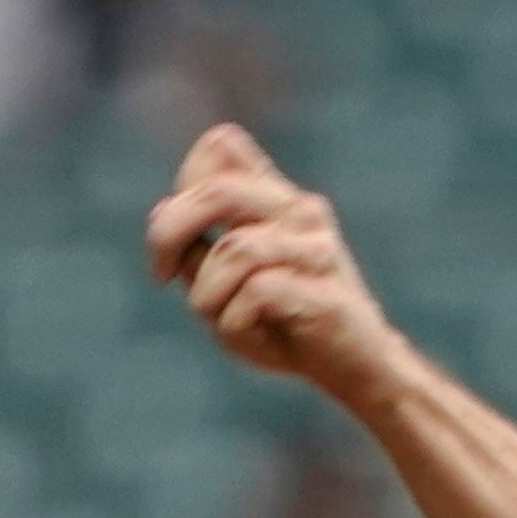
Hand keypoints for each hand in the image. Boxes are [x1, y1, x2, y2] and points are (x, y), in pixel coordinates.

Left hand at [145, 125, 410, 399]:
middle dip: (172, 232)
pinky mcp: (325, 292)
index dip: (183, 184)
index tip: (173, 241)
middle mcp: (301, 211)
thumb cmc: (286, 329)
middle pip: (219, 190)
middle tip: (161, 273)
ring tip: (223, 322)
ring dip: (208, 296)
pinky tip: (253, 337)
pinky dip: (235, 323)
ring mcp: (317, 248)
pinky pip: (256, 293)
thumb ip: (197, 252)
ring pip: (235, 250)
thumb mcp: (226, 290)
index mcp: (278, 199)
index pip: (223, 146)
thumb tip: (163, 213)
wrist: (355, 370)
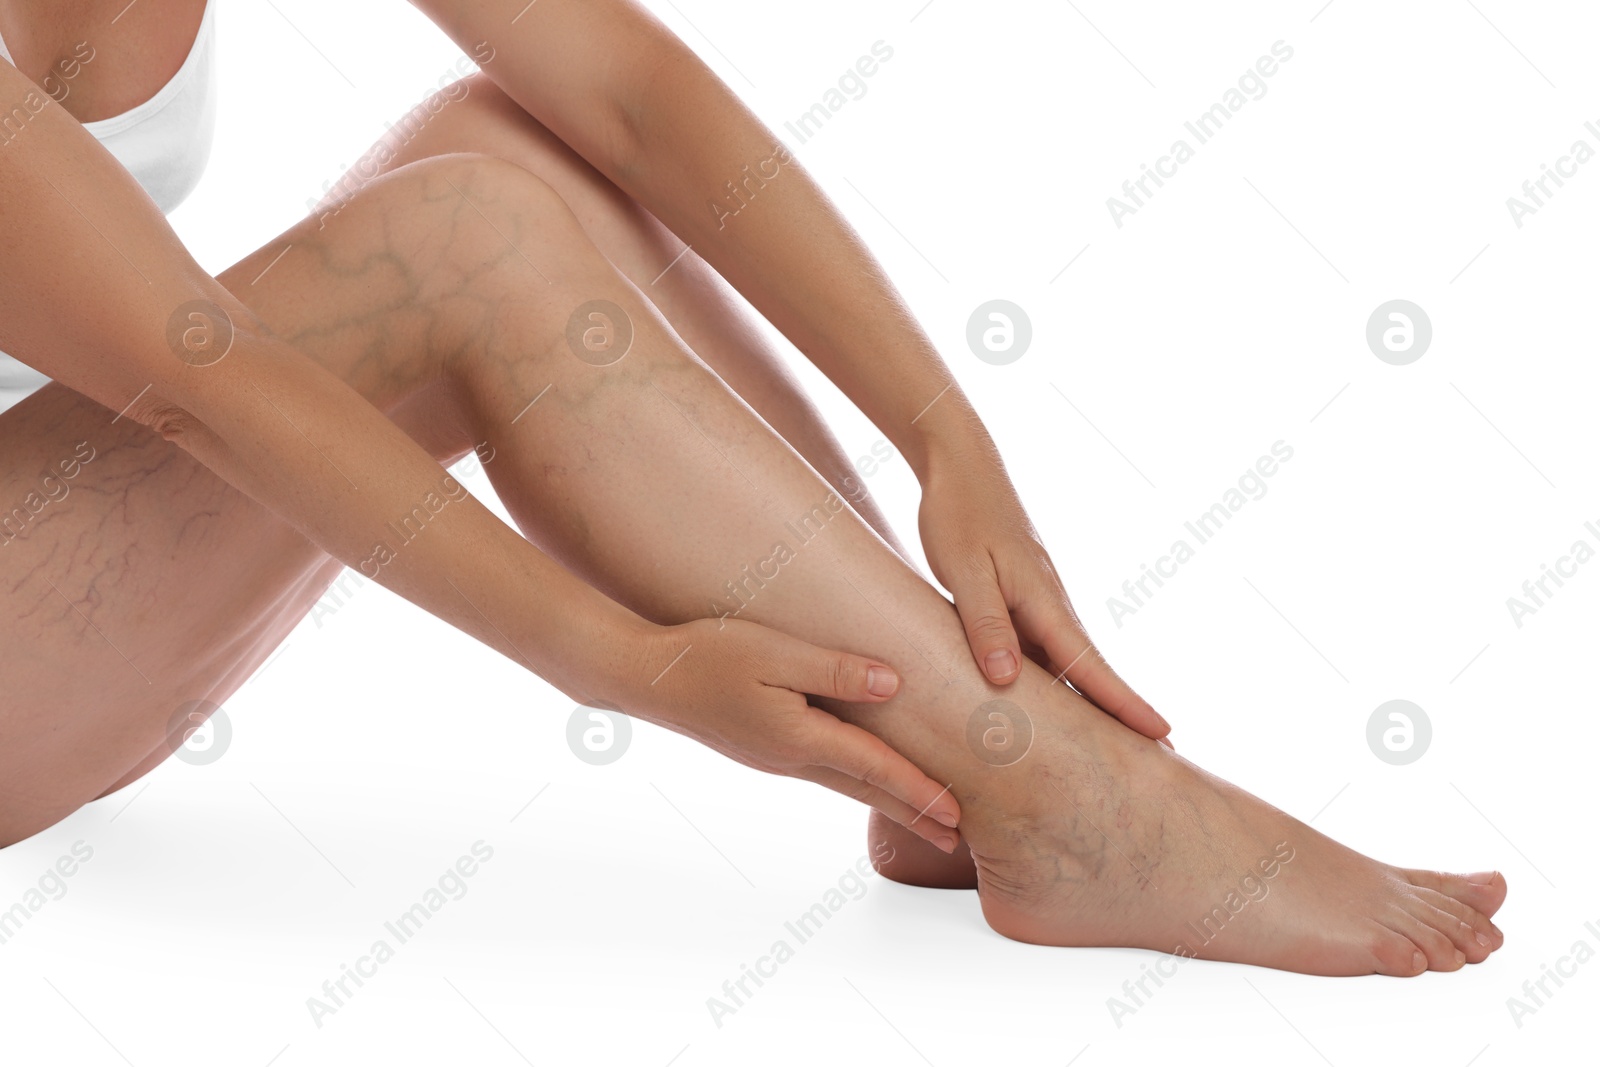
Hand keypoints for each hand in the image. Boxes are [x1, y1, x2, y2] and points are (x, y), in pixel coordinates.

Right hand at [608, 616, 962, 851]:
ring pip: (846, 785)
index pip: (874, 770)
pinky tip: (864, 779)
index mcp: (800, 737)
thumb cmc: (709, 655)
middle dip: (914, 814)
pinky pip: (825, 772)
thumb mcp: (775, 652)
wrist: (648, 679)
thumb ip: (835, 669)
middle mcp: (792, 757)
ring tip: (924, 816)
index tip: (957, 816)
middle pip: (867, 791)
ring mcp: (776, 758)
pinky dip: (857, 782)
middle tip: (956, 841)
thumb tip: (892, 685)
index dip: (919, 791)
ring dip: (888, 801)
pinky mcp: (765, 748)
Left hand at [916, 443, 1170, 743]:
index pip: (1089, 665)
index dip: (1123, 703)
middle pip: (1090, 671)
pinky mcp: (1020, 598)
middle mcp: (1049, 606)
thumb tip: (1006, 679)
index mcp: (1042, 602)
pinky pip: (1042, 650)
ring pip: (1067, 663)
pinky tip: (1051, 701)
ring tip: (1115, 742)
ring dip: (1092, 700)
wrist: (961, 464)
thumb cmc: (959, 514)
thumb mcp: (964, 572)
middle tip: (1161, 756)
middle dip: (1123, 712)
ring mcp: (1037, 602)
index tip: (1162, 734)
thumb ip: (985, 623)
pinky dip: (1055, 680)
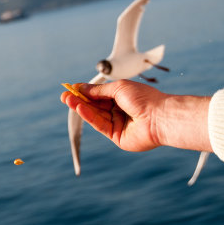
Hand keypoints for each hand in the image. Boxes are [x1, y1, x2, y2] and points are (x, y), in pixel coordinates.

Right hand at [61, 80, 211, 152]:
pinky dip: (89, 116)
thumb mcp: (118, 88)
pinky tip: (80, 108)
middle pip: (95, 106)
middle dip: (79, 100)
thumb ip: (98, 91)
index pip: (99, 95)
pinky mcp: (116, 136)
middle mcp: (119, 110)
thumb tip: (81, 88)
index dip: (84, 92)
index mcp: (122, 97)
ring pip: (95, 115)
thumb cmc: (144, 98)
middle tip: (64, 96)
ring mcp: (117, 124)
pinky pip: (100, 125)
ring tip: (68, 100)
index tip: (70, 88)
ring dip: (81, 107)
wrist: (160, 116)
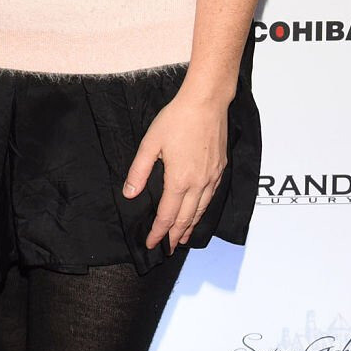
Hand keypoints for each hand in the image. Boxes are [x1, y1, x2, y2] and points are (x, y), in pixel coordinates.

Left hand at [122, 86, 227, 252]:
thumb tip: (129, 193)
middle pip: (186, 219)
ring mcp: (212, 178)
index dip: (158, 233)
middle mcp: (198, 184)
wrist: (207, 103)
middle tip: (167, 248)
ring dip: (190, 227)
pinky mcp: (220, 169)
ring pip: (201, 211)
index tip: (151, 243)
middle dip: (175, 236)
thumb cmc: (177, 119)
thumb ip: (139, 171)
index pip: (167, 216)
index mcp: (179, 180)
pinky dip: (203, 211)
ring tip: (183, 238)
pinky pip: (211, 197)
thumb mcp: (150, 144)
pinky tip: (199, 212)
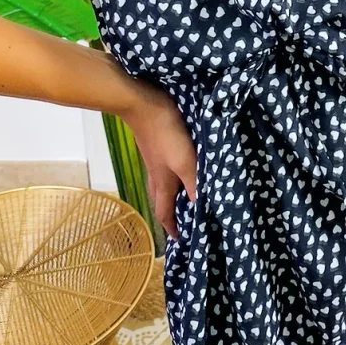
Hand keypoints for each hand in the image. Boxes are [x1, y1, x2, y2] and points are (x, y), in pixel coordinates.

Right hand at [120, 76, 197, 240]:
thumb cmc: (165, 134)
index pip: (166, 213)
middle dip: (173, 213)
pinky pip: (165, 169)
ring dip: (174, 194)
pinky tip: (182, 166)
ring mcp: (155, 160)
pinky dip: (174, 175)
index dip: (172, 228)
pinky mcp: (156, 146)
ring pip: (163, 184)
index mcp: (163, 183)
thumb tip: (203, 208)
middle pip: (163, 201)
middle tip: (186, 220)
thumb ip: (194, 183)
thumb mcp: (185, 160)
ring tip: (187, 197)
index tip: (179, 240)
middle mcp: (157, 175)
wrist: (142, 104)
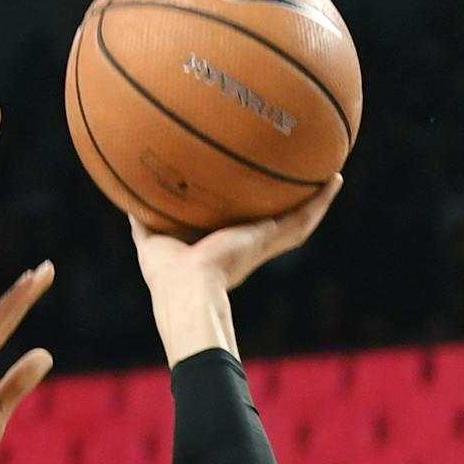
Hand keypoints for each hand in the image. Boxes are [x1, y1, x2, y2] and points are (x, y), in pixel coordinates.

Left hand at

### [WORK TASK]
Leave out the pictures and copy the rest of the material above exactly.

### [OUTPUT]
Hand keypoints for each hand in the image. Boxes are [x1, y1, x2, y2] and points are (x, y), in pixel coordinates.

Left hand at [145, 125, 410, 399]:
middle dip: (172, 232)
pinky mcp: (325, 292)
index dip: (183, 184)
index tip: (173, 241)
middle mcp: (301, 211)
thumb cmc: (286, 329)
middle pip: (219, 190)
middle tip: (161, 273)
ring tip: (223, 322)
ring dip: (208, 296)
pinky tip: (253, 337)
pinky dip: (235, 323)
ring mcp: (317, 248)
pinky pip: (256, 293)
thumb ip: (197, 252)
ring pip: (235, 250)
thumb mcp: (226, 290)
index mcp: (278, 199)
index pip: (223, 146)
thumb tip: (163, 213)
wrist: (355, 370)
Hand keypoints for each hand in the image. Boxes are [x1, y1, x2, y2] and points are (x, y), in pixel coordinates.

Right hand at [608, 616, 962, 851]:
ring pip: (846, 785)
index pip: (874, 770)
pinky tip: (864, 779)
index mcp: (800, 737)
thumb cmc: (709, 655)
middle dip: (914, 814)
pinky pip: (825, 772)
thumb mcp: (775, 652)
wrist: (648, 679)
thumb ip: (835, 669)
middle mcp: (792, 757)
ring tip: (924, 816)
index tip: (957, 816)
middle pip: (867, 791)
ring mcp: (776, 758)
pinky dip: (857, 782)
middle tip: (956, 841)
thumb tip: (892, 685)
index dip: (919, 791)
ring dip: (888, 801)
pinky mcp: (765, 748)
Left hand at [916, 443, 1170, 743]:
index pip: (1089, 665)
index dip: (1123, 703)
middle pip: (1090, 671)
pinky mcp: (1020, 598)
middle mcp: (1049, 606)
thumb tip: (1006, 679)
index mcp: (1042, 602)
pinky pip: (1042, 650)
ring pip: (1067, 663)
pinky tip: (1051, 701)
ring tip: (1115, 742)
ring dip: (1092, 700)
wrist: (961, 464)
thumb cmc: (959, 514)
thumb mcp: (964, 572)
middle tip: (1161, 756)
middle dip: (1123, 712)
ring mcp: (1037, 602)
index tip: (1162, 734)
thumb ip: (985, 623)
pinky dip: (1055, 680)
Hand keypoints for each hand in the image. Boxes are [x1, y1, x2, y2] and points are (x, y), in pixel coordinates.

Right hand at [61, 80, 211, 152]:
pinky dip: (89, 116)
thumb mcp: (118, 88)
pinky tip: (80, 108)
middle pip: (95, 106)
middle dip: (79, 100)
thumb ip: (98, 91)
index pip: (99, 95)
pinky mcp: (116, 136)
middle mcp: (119, 110)
thumb tip: (81, 88)
index dip: (84, 92)
index mcp: (122, 97)
ring pip: (95, 115)
thumb cmc: (144, 98)
middle tip: (64, 96)
ring mcp: (117, 124)
pinky pip: (100, 125)
ring tip: (68, 100)
index tip: (70, 88)
ring dip: (81, 107)
wrist: (160, 116)
Hand keypoints for each hand in the image. Boxes are [x1, y1, x2, y2] and points are (x, y), in pixel coordinates.

Left hand at [122, 86, 227, 252]:
thumb tip: (129, 193)
middle pip: (186, 219)
ring mcp: (212, 178)
index dip: (158, 233)
middle mcp: (198, 184)
wrist: (207, 103)
middle tip: (167, 248)
ring dip: (190, 227)
pinky mcp: (220, 169)
ring pip: (201, 211)
index tip: (151, 243)
middle dip: (175, 236)
thumb cmc: (177, 119)
thumb ip: (139, 171)
index pip: (167, 216)
index mcp: (179, 180)
pinky dip: (203, 211)
ring tip: (183, 238)
pinky pip: (211, 197)
thumb mcp: (150, 144)
pinky tip: (199, 212)
Hand keypoints for each hand in the image. Boxes are [x1, y1, x2, y2] and points are (x, y), in pixel coordinates.

Right hand at [120, 76, 197, 240]:
thumb cmc: (165, 134)
index pip: (166, 213)
middle dip: (173, 213)
pinky pip: (165, 169)
ring dip: (174, 194)
pinky tip: (182, 166)
ring mcp: (155, 160)
pinky dip: (174, 175)
index dip: (172, 228)
pinky mcp: (156, 146)
ring pip: (163, 184)
index mcp: (163, 183)
thumb tip: (203, 208)
middle pip: (163, 201)
middle tip: (186, 220)
thumb ip: (194, 183)
thumb mcp: (185, 160)
ring tip: (187, 197)
index tip: (179, 240)
middle mcp: (157, 175)
wrist: (142, 104)
Hand keypoints for each hand in the image. Boxes are [x1, y1, x2, y2] and points are (x, y), in pixel coordinates.

Left hand at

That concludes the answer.